Our relationship with the natural environment has always been a fragile one and this is best exemplified by our need to encage and exhibit animals in zoos. On the one hand, zoos offer a valid opportunity for education for the young to learn about the animals they cannot see and yet their future actions serve to protect. By seeing these animals in the flesh it helps people relate to the animals they hear about in the wild facing extinction unless they adapt their consumption. On the other hand holding any animal captive, including the process of breeding them for captivity surely cannot be argued to be anything but morally corrupt.
Dalian Forest Zoo in North East China exemplifies the various trends in zoos all within one enclosure. It is at once both a look at what western zoos were like in the past with tiny, concrete enclosures and also a view of a more modern system with more spacious enclosures for the savannah animals.

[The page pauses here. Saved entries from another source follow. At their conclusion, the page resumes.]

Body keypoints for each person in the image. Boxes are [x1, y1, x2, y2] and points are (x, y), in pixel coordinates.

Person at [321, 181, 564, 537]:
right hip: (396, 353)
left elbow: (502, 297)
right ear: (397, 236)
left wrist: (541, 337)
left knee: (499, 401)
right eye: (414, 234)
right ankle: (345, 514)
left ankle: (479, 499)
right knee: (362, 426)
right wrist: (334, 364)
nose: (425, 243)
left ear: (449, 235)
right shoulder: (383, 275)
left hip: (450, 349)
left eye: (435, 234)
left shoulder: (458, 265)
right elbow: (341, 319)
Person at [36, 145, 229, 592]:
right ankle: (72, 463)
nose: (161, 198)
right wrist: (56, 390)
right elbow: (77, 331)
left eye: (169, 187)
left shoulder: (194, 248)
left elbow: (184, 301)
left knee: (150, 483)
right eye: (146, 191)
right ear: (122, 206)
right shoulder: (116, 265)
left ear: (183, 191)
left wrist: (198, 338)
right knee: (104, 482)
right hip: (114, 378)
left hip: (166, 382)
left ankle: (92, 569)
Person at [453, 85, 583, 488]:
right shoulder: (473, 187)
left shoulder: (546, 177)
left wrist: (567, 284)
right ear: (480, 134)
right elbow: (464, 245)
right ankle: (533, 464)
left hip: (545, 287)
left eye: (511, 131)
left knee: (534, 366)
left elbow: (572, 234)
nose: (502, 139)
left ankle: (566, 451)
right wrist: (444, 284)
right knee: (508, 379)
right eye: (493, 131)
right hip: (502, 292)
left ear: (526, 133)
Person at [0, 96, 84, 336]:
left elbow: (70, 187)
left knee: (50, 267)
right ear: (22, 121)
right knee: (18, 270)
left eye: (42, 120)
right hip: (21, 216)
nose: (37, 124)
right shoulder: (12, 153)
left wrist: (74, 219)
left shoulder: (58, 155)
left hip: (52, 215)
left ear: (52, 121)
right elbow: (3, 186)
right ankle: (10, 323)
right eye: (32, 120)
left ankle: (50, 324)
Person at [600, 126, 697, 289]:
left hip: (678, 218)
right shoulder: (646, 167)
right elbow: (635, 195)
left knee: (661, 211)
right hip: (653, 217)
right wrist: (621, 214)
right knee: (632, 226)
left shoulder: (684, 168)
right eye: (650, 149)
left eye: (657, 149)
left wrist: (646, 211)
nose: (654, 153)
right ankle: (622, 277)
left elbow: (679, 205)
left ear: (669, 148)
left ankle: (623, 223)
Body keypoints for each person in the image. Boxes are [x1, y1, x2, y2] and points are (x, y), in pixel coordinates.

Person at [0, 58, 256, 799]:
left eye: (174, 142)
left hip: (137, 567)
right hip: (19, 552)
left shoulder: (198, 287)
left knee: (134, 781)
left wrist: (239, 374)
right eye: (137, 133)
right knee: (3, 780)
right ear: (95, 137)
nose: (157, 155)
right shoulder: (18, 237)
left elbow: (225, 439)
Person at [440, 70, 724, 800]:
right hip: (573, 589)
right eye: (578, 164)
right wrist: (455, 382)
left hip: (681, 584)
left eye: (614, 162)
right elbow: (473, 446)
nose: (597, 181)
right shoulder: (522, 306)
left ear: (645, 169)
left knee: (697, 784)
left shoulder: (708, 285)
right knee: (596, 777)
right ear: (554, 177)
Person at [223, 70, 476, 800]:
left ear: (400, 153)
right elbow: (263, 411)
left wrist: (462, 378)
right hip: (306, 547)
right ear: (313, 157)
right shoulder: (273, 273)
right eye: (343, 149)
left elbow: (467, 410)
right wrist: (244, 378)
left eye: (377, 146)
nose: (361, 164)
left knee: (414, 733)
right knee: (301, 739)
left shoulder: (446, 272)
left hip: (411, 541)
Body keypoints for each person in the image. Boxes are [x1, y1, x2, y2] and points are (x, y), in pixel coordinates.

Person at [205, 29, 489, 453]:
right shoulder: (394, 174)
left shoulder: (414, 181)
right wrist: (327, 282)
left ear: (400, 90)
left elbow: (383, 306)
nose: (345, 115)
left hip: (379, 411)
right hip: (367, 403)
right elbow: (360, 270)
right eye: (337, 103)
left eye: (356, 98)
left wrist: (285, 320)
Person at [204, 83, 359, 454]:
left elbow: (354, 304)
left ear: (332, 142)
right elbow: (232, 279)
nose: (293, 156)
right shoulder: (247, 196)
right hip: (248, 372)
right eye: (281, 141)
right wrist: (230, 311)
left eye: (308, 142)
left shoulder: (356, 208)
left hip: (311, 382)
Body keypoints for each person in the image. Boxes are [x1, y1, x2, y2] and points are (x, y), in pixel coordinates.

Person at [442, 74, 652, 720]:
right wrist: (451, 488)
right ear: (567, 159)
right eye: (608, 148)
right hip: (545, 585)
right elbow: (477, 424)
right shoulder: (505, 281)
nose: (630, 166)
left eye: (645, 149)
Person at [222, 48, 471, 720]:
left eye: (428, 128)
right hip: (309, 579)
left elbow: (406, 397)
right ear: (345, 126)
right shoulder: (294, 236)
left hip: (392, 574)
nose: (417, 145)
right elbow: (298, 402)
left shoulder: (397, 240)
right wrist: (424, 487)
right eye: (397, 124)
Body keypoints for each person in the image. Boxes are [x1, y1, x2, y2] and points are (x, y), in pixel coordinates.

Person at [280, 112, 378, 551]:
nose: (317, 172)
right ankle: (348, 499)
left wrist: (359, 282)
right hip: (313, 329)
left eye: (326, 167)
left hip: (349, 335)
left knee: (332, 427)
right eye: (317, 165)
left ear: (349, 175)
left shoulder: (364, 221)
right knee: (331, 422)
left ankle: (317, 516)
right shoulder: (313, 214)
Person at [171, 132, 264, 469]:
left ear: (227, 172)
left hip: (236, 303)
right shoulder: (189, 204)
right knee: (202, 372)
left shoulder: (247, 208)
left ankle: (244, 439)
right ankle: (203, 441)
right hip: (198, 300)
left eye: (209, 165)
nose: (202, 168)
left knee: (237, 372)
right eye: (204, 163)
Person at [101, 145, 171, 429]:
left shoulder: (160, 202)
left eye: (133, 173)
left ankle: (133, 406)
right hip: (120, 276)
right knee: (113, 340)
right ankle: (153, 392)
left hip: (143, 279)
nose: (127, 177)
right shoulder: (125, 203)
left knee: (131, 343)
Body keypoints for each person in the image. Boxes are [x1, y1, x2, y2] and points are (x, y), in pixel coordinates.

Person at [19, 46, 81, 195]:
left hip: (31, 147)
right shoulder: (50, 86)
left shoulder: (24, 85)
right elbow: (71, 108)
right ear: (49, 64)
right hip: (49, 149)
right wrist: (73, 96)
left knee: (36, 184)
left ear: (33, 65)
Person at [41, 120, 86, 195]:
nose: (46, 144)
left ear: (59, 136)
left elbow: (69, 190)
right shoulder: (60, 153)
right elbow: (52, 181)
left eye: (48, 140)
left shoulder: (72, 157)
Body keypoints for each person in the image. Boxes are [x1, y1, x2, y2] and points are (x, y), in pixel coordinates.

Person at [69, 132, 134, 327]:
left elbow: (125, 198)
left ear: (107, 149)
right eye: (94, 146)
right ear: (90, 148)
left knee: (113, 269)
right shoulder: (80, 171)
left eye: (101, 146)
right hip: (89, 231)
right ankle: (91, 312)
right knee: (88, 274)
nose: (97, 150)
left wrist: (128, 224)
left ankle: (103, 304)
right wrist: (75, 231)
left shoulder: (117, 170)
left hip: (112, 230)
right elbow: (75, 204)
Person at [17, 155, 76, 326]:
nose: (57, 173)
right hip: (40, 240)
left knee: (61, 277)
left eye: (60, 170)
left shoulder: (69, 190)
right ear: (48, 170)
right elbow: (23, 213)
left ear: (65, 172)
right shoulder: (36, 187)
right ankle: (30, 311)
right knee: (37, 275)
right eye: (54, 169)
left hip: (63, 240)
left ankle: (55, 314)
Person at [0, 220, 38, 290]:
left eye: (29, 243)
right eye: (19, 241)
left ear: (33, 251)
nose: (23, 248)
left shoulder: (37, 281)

The portraits of the animals of Dalian Forest Zoo presented in this project depict not only the physical and mental situation of the zoo’s inhabitants but also allude to how the Chinese people are embracing the rapid transformation of their country. Importantly the work also addresses my own feelings of isolation living in a country as foreign as China for someone of British origin. This isolation I felt on an individual level is very similar to how the Chinese as a population feel as a country that only within the past 30 years since the end of the cultural revolution is starting to find its own voice in the world.